Обратимся, наконец, к великим религиозным концепциям, вокруг которых кристаллизуются системы теологии. Концепции эти построены совершенно таким же образом, как и те принципы, из которых выводятся научные теории. Это гипотезы, приспособленные к тому, чтобы группировать факты и выражать отношение в формах наиболее удобных для интеллекта и воображения. В данном случае наука может упрекнуть религию лишь в том, что последняя подражает ее приемам.

Но тут необходима одна оговорка, о которой никогда не должен забывать теолог. Теории и символы, созданные воображением, не составляют сущности религии: они имеют своей задачей перевести религию на человеческий язык. Но очевидно науки сами составляют часть этого языка и притом часть, все более и более растущую. Поэтому формулировки религиозных догматов должны непрестанно изменяться, согласуясь с существенными выводами наук, подобно тому как эти последние в своих основных гипотезах эволюционируют вместе с развитием человеческого опыта в целом и вместе с прогрессом разума, живого свидетеля этого опыта.

Одним словом, по Вильяму Джемсу религиозный опыт является столь же полезным и столь же подлинным, как и опыт научный. Он даже более непосредственен, конкретен, обширен и глубок. Мало того, он предполагается научным опытом, и в настоящее время, благодаря психологической теории подсознательного, получает точку опоры в самой науке.

Он развивается таким же способом, как и наука и находится в гармонии с этой последней. Нет таким образом никакого основание предполагать, что он принадлежит к числу пережитков прошлаго: он несомненно связан с самым существом человеческой природы.

III

КРИТИЧЕСКИЕ ЗАМЕЧАНИЯ

Это учение не есть логическая конструкция, построенная из материалов, взятых там и сям, выкроенных так, чтобы они плотно приходились друг к другу, и собранных иавне по определенному плану. Скорее оно представляет из себя самую религиозную жизнь, схваченную, насколько это возможно, во всей ее многосложной данности и освященную благожелательным и проницательным умом. Отсюда этот своеобразный характер трудов Вильяма Джемса: ожидая увидеть в них автора, мы встречаем человека.

Несмотря на все богатство и подвижность этой доктрины, в ней можно все же указать некоторый центральный пункт и, как бы, фокус, из которого свет изливается во все стороны, освещая целое. Такой центр представляет теория поля сознания, как основы психологии. Применить эту теорию к религии и при помощи ее включить религиозные явление в нормальную жизнь человека, — вот та задача, которую поставил перед собой Вильям Джемс.

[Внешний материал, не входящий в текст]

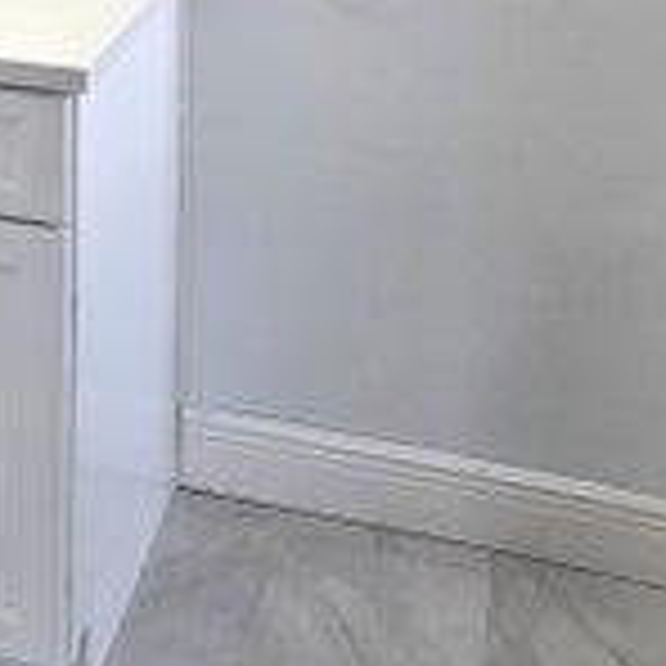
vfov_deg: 23.3
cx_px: 81
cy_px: -184
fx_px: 1437
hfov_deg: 25.4
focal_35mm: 66
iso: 40
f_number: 1.7
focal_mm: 6.3
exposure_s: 1/120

С этой точки зрение он устанавливает, что религия есть по существу своему опыт, т. е. нечто испытываемое и переживаемое нами: это впервые возникшее или восстановленное чувство согласия человека с самим собою, — согласие данного человека с человеком идеальным; это в то же время общение человека с существом большим, чем он, с существом, которое создает упомянутое согласие и проявляет себя, как неисчерпаемый источник энергии, и могущества. В религиозной душе это двойное чувство становится средоточием всякой сознательной жизни.

Благодаря этому религия есть в самой основе своей нечто реальное и личное. Религия в себе, единая и неподвижная, представляет пустую схоластическую абстракцию. Религия существует лишь в религиозных душах, лишь в религиозных переживаниях, и потому имеется столько же религий, сколько индивидуумов. Не даром Вильям Джемс озаглавил свой труд: Thе varieties, „Разновидности“ религиозного опыта.

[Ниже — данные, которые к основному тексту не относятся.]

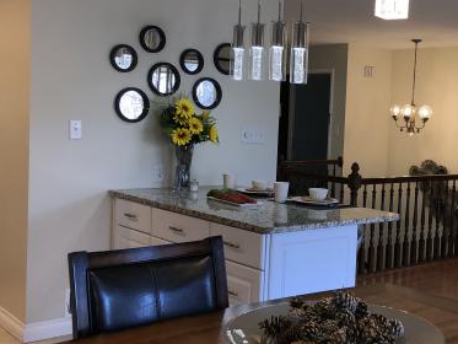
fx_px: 635
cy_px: 170
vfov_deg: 30.3
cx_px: 336
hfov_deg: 38.7
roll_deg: -2.1
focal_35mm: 48
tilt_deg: -3.4
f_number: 1.8
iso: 50
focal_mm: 4
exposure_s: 1/120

Взгляды его представляют крупный интерес. Он решительно очищает сущность религии от всего того, что, будучи объективным, интеллектуальным или материально практическим, может в неизменном виде передаваться от индивидуума к индивидууму: таковы догматы, обряды, предания. Он выдвигает на первый план элемент эмоциональный и волевой, присущий личности и не отделимый от этой последней.

Поэтому типом, религиозным по преимуществу, представляется ему мистицизм, освобожденный от видений и экстатических состояний, не составляющих его сущности, и сведенный таким образом к своей действительной основе: к повышению и расширению внутренней жизни. За образец религиозной жизни он рекомендует людям взять жизнь великих творцов, для которых религия была прежде всего конкретным переживанием, личным опытом, ростом человеческого достоинства и человеческого могущества: таковы апостол Павел, блаженный Августин, Лютер, Паскаль.